Les PME exposées à la crise sanitaire ont plutôt bien résisté au choc d’activité
Afin de mesurer l’impact de la crise sanitaire sur les PME, nous analysons la situation d’entreprises ayant un bilan arrêté à partir du 30 juin 2020 (couvrant ainsi le premier confinement) et pour lesquelles un bilan 2019 est disponible. Ce sont ainsi 179 607 bilans de PME réalisant plus de 750 000 euros de chiffre d’affaires et présents dans la base FIBEN de la Banque de France qui sont examinés. Cet échantillon ne contient pas d’informations sur les plus petites PME mais représente néanmoins 47 % de la valeur ajoutée des PME en 2018. Il permet de dresser un premier bilan de l’impact de la crise sanitaire sur les PME, à partir de données observées.
Le chiffre d’affaires de ces entreprises a chuté de 5,2 % entre 2019 et 2020, la valeur ajoutée de 5,9 %. Les charges de personnel se sont ajustées à la baisse (- 4,9 %) grâce au dispositif d’activité partielle auquel elles ont largement souscrit (selon le rapport d’étape du Comité Coeuré, plus de 80 % des entreprises aidées, tous dispositifs confondus, ont moins de 250 salariés). La baisse de l’excédent brut d’exploitation (EBE) est ainsi limitée à – 8,1 %.
Dans l’ensemble, les PME ont plutôt bien résisté. Cependant les secteurs n’ont pas été touchés de la même manière: la baisse du chiffre d’affaires est très marquée dans le secteur de l’hébergement et restauration (- 32,2 %) et, dans une moindre mesure, dans les services aux entreprises (- 8,7 %) et dans l’industrie (- 6,9 %) ; elle est plus limitée dans le secteur du commerce (- 2,1 %). En outre, ces disparités sectorielles cachent des situations très hétérogènes au sein d’un même secteur (Bureau et al., 2021).

▶ Enregistrements fournis:

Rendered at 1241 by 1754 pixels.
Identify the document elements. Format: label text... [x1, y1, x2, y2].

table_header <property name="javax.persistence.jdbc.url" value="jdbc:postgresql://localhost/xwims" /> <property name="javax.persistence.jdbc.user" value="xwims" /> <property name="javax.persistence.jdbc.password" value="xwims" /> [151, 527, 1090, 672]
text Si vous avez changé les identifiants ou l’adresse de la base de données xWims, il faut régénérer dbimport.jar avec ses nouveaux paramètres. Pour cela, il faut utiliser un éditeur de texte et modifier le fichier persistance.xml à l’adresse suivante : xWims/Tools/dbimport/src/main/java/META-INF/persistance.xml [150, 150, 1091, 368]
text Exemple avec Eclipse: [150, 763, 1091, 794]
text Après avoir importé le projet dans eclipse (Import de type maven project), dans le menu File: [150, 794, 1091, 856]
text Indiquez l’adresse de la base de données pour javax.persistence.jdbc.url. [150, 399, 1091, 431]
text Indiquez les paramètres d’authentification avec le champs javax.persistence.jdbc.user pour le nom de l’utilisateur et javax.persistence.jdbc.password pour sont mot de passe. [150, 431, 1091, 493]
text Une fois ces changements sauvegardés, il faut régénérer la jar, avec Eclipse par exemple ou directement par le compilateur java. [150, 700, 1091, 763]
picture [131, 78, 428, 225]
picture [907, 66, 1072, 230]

▶ Objectifs:
1. Mettez à jour les enregistrements depuis leur début jusqu'à la ligne contenant « Identify the document », celle-ci comprise, en remplaçant « elements » par « regions ».
2. Poursuivez le texte sur la résistance des PME à la crise sanitaire à partir de l'endroit où il s'arrête.

▶ Réponses:
1.
Rendered at 1241 by 1754 pixels.
Identify the document regions. Format: label text... [x1, y1, x2, y2].

2.
Maintien des flux d’exploitation, hausse de la trésorerie et de l’endettement
Face à ce choc d’activité, les PME ont maîtrisé leurs flux d’exploitation, si on les examine rapportés au chiffre d’affaires. En effet, en 2020, l’EBE des entreprises représente 6,9 % du chiffre d’affaires, un niveau similaire à celui de 2019 (cf. graphique 1). Elles ont par ailleurs réduit leur besoin de fonds de roulement d’exploitation (BFRE). L’investissement et les dividendes se sont également ajustés à la baisse pour rester dans les mêmes proportions en termes de chiffre d’affaires qu’en 2019 et elles ont consolidé leurs fonds propres. Pour autant, on constate que la trésorerie des PME analysées ici s’est largement consolidée au-delà de ce qu’auraient permis ces flux de trésorerie d’exploitation, puisqu’elle a augmenté de + 37,5 % entre 2019 et 2020.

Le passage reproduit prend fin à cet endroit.